Personal information
- Born: January 30, 1973 (age 53) Macon, Georgia, U.S.
- Listed height: 6 ft 11 in (2.11 m)
- Listed weight: 260 lb (118 kg)

Career information
- High school: Southwest (Macon, Georgia)
- College: Clemson (1991–1994)
- NBA draft: 1994: 1st round, 6th overall pick
- Drafted by: Philadelphia 76ers
- Playing career: 1994–2008
- Position: Center
- Number: 4, 9, 13

Career history
- 1994–1996: Philadelphia 76ers
- 1996–1998: Toronto Raptors
- 2002–2003: Hong Kong Flying Dragons
- 2003: Ourense
- 2003–2004: Anwil Włocławek
- 2004–2005: Fórum Filatélico
- 2005–2006: Jeonju KCC Egis
- 2006: Yakama Sun Kings
- 2006–2007: EiffelTowers
- 2008: Jiangsu Dragons
- 2008: EiffelTowers

Career highlights
- NBA All-Rookie Second Team (1995); Second-team All-ACC (1994); Third-team All-ACC (1993); Second-team Parade All-American (1991); McDonald's All-American (1991);

Career NBA statistics
- Points: 1974 (9.7 ppg)
- Rebounds: 1023 (5.0 rpg)
- Assists: 118 (0.6 apg)
- Stats at NBA.com
- Stats at Basketball Reference

= Sharone Wright =

American basketball player (born 1973)

Sharone Addaryl Wright (born January 30, 1973) is an American former professional basketball player.

Born in Macon, Georgia, he played collegiately at Clemson University from 1991 until 1994.

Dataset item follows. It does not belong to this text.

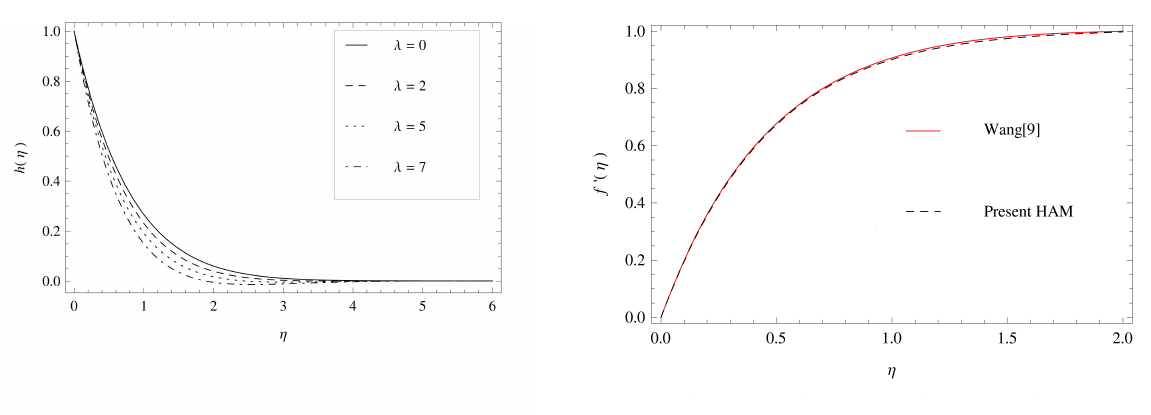
Fig. 18: The influence of a parameter We on h ( η ) for λ = 0.1, α = 3, M = 0.6, f = 0.5 and (cid:126) = −0.1 w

Wright was selected 6th overall in the 1994 NBA draft by the Philadelphia 76ers. He played four NBA seasons with the 76ers and Toronto Raptors. His best year as a professional came during his rookie season with the 76ers when he appeared in 79 games and averaged 11.4 points and 6 rebounds per game. He was named to the NBA All-Rookie Second Team.

While still a member of the Raptors, Wright's NBA career was cut short by a car accident in Macon, Georgia in which he suffered multiple injuries, including broken arms and collarbone. In 203 career games, he averaged 9.7 points (from .456 FG and .618 FT), 5.0 rebounds and 1.6 blocks in 22.3 minutes per game. Isiah Thomas has high hopes for a Marcus Camby and Wright front-court along with Damon Stoudamire and Doug Christie in the backcourt .

He also played professionally in Spain, Poland, South Korea as well as in the Netherlands with the EiffelTowers, where he won the Dutch title as a player and also the Dutch cup. He also won the game against Real Madrid

Wright later became a coach for HOOP-CAMPS in Europe.

==Coaching career==

Wright currently coaches in South Carolina with the private coaching service, CoachUp. Wright's son Nico plays basketball at Benjamin Franklin High School in Queen Creek, Arizona.